Where the FUCK were you for all the big, society-wide issues that I knew we should do something about as a species but I personally couldn't even scratch the surface? I couldn't make racist cops stop being racist murdering sons of bitches, or "good cops" stop covering up for them; all I could do was hold up a sign in front of my church and chant "Black Lives Matter", and your reward was that you let some shithead throw fireworks at my kid for being there.
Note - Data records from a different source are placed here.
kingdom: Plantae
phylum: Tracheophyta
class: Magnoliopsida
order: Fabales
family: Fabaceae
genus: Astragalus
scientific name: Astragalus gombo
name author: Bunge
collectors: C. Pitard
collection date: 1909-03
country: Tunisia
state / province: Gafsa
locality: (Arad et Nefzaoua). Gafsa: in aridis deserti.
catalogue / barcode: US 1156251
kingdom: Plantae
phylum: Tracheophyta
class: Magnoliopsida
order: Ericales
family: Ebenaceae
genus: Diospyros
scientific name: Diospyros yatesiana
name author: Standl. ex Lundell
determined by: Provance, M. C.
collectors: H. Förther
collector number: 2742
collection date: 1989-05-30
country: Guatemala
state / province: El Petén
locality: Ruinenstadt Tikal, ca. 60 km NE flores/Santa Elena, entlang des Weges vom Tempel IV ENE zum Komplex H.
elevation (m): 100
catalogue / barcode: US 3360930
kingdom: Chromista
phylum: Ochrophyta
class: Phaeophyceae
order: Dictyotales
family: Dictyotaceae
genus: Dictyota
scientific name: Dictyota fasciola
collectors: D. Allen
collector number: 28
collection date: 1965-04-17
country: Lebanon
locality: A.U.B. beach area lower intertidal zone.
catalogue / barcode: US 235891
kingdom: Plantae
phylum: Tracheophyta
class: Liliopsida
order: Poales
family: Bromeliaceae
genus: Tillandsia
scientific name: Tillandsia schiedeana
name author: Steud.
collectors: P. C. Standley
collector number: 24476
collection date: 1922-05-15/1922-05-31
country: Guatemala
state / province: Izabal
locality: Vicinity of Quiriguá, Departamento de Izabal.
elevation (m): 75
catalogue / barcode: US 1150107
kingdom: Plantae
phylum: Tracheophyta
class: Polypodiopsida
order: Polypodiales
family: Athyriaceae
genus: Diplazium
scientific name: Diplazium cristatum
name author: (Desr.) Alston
I couldn't make the big corporations stop polluting the shit out of the planet, and all I was allowed to do was compost my own vegetable scraps - and your reward for that was sending rats to the compost heap. I couldn't feed all the hungry people, and all I could do was occasionally feed a hungry person when I had the time and resources (seldom), and vote for the party that was slightly less likely to cut funding to programs that would feed them - and your reward for that was that there were always more hungry people asking for help and never enough resources in my control to help effectively. But YOU COULD HAVE JUST FUCKING FIXED ALL OF IT, AND YOU DIDN'T.
So bow before me, worm. Cower, abase yourself, humble thyself and repent, for you are unworthy to stand in my presence. Beg for my forgiveness, though you don't deserve it and won't get it.
For I was hungry and you fed me not; I was thirsty and you gave me naught to drink; I was naked and you clothed me not; I was sick and you did not minister to me; I was imprisoned in my house throughout the pandemic you sent and you visited me not; I was suffering and you did nothing to relieve my suffering; I was powerless to do what needed to be done and you did nothing to empower me. When you did it not for me, for my family, for my friends, for the least of these who were in my care, you failed to be as moral as I was. I had to do all that shit myself, and it was YOUR FUCKING JOB.
Into the everlasting fire with you, where you shall be forsaken and forgotten for all of eternity.
For despite you having all the power and me having none, it was I who behaved like a benevolent God, and it was you who behaved like a worthless, vile, wretched, and utterly selfish sinner."